Segment Open

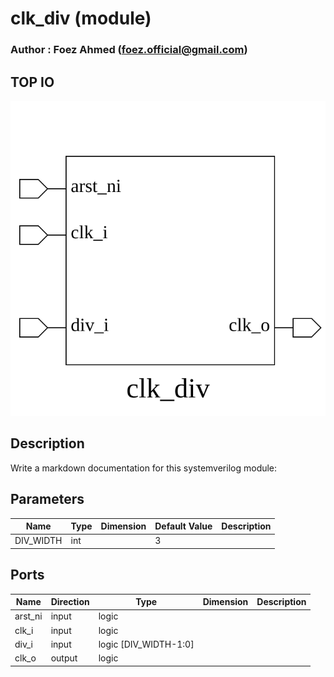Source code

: # clk_div (module)

### Author : Foez Ahmed (foez.official@gmail.com)

## TOP IO
<img src="./clk_div_top.svg">

## Description

Write a markdown documentation for this systemverilog module:

## Parameters
|Name|Type|Dimension|Default Value|Description|
|-|-|-|-|-|
|DIV_WIDTH|int||3||

## Ports
|Name|Direction|Type|Dimension|Description|
|-|-|-|-|-|
|arst_ni|input|logic|||
|clk_i|input|logic|||
|div_i|input|logic [DIV_WIDTH-1:0]|||
|clk_o|output|logic|||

Segment Closed

• [WHAT IS NEEDED]
Rewrite the stretch from the line containing "### Author : Foez" through the end of the material, replacing "logic" with "wire" and leaving everything else untouched.

• [EXERCISE ANSWER]
### Author : Foez Ahmed (foez.official@gmail.com)

## TOP IO
<img src="./clk_div_top.svg">

## Description

Write a markdown documentation for this systemverilog module:

## Parameters
|Name|Type|Dimension|Default Value|Description|
|-|-|-|-|-|
|DIV_WIDTH|int||3||

## Ports
|Name|Direction|Type|Dimension|Description|
|-|-|-|-|-|
|arst_ni|input|wire|||
|clk_i|input|wire|||
|div_i|input|wire [DIV_WIDTH-1:0]|||
|clk_o|output|wire|||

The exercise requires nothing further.